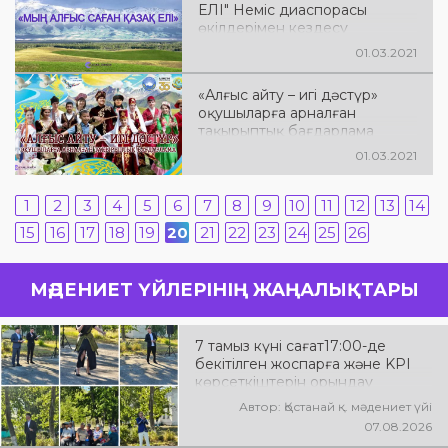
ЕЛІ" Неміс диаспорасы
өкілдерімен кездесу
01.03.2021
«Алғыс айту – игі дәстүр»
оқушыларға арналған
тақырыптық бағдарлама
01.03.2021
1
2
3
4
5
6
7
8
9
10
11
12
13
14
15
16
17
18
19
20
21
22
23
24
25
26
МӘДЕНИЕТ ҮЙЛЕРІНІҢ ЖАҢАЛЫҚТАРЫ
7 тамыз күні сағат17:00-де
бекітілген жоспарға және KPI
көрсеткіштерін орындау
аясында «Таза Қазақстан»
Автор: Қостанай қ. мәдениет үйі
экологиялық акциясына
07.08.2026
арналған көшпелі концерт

┄┄┄┄┄┄┄┄┄┄

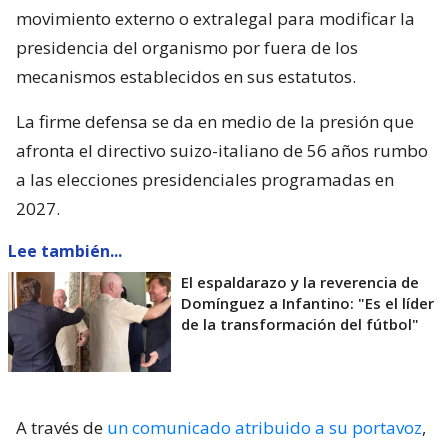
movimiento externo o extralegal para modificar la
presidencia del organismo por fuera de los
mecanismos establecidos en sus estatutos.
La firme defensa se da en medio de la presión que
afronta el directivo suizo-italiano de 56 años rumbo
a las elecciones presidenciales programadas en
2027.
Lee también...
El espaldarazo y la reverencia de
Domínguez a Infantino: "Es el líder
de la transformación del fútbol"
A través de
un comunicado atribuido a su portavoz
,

┄┄┄┄┄┄┄┄┄┄

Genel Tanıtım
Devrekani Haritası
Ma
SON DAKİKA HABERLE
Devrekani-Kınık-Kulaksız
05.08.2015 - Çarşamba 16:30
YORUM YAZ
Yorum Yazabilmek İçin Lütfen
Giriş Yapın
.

┄┄┄┄┄┄┄┄┄┄

§ What is being asked
How many lines in the records hold the string "арналған"? Reply with the number alone.

§ Solution to this task
2